From that perspective, Giacomo sometimes vocalizes as an instrument--trombone, flute, bass and even drums. There's no contrivance or gimmickry for its own sake involved in this, as it's entirely conceived within the context of the music. Originally developed while working a steady duo gig with a pianist in Connecticut, Giacomo would improvise bass lines or drum sounds in support of the piano solos. Invited onstage by Jon Hendricks during a performance in 1995, Gates sang drums to Hendricks' bass accompaniment of the pianist. After that, the instrument vocal became a regular part of his program. Although he and Jon Hendricks have performed together two other times, their talk of doing something on a more regular basis hasn't occurred. However, in June of 2004 Giacomo and Andy Bey subbed for Jon and Kevin Mahogany in Europe, performing with the other two regular members of The Four Brothers vocal ensemble, Mark Murphy and Kurt Elling. Giacomo has also performed with such notables as Lou Donaldson, Freddie Hubbard, Richie Cole, Randy Brecker, Jon Faddis and Hilton Ruiz. But his primary focus has been leading his own groups, which has taken him all over the U.S. and other parts of the world.

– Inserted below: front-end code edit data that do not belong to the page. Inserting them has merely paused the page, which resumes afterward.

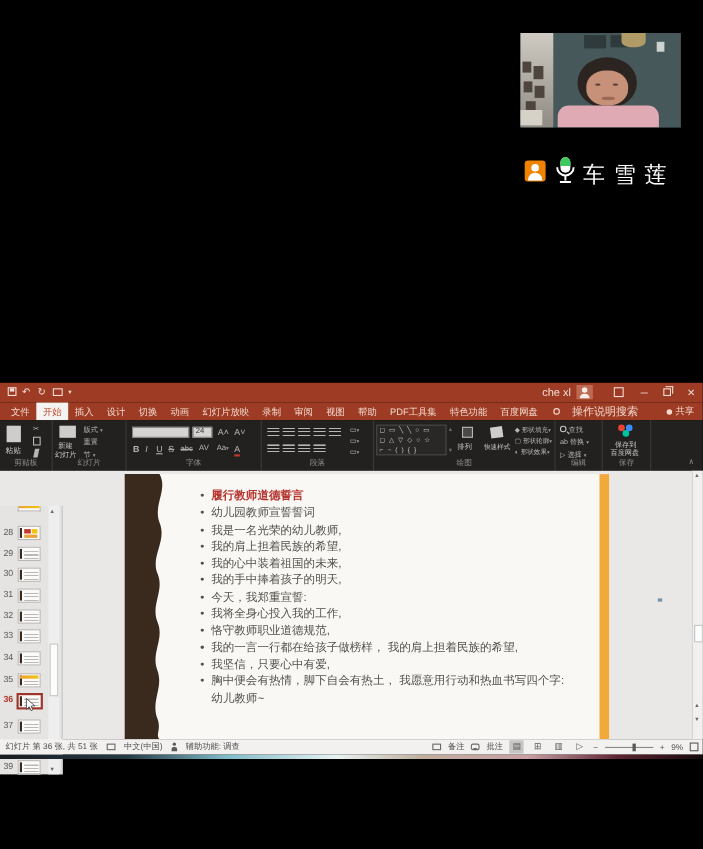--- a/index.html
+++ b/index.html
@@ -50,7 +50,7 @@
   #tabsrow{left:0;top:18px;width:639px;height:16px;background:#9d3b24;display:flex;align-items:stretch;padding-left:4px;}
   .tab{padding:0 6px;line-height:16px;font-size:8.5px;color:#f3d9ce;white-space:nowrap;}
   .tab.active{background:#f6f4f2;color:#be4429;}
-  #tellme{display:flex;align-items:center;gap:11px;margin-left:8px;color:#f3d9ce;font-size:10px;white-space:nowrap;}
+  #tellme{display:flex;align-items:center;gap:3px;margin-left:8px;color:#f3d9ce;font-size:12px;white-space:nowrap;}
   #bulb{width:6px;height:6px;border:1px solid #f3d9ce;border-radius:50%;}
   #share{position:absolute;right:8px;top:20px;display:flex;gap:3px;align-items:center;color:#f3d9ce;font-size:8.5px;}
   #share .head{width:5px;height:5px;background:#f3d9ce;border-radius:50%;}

Playing major U.S. clubs, New York's Birdland, the Five Spot and the Jazz Standard, Philadelphia's Zanzibar Blue, Blues Alley in D.C. and Snug Harbor in New Orleans; and major festivals like Detroit/Montreux, Telluride, Caramoor, Sedona, Clearwater, Fairbanks Summer Arts, etc.; and at countless universities and jazz societies, Giacomo's enormous appeal and popularity are obvious from the many repeat engagements he has had at these venues. He's also performed and taught in Europe and has toured Australia twice.
Gates has three heavily acclaimed CDs, with his most recent release, Centerpiece on Origin Records garnering rave reviews and receiving heavy airplay on over 300 stations, with over three months in the top 20 of the Jazz Week charts.
Heavily committed to education, Giacomo teachers regularly at Wesleyan University, the Hartford Conservatory of Music and New Haven's Neighborhood Music School and has conducted workshops and residencies at numerous educational institutions all over the U.S.
Like all seriously committed jazz artists, Giacomo Gates is a student of the music's great legacy. Known for his interaction with his live audience through witty patter and informative introductions, every performance becomes a lesson in jazz history. With over 100 live performances in 2004 and a 2005 schedule that will surpass that, Giacomo's sheer joy, exuberance, wit and unlimited creativity make him one of jazz' most compelling artists.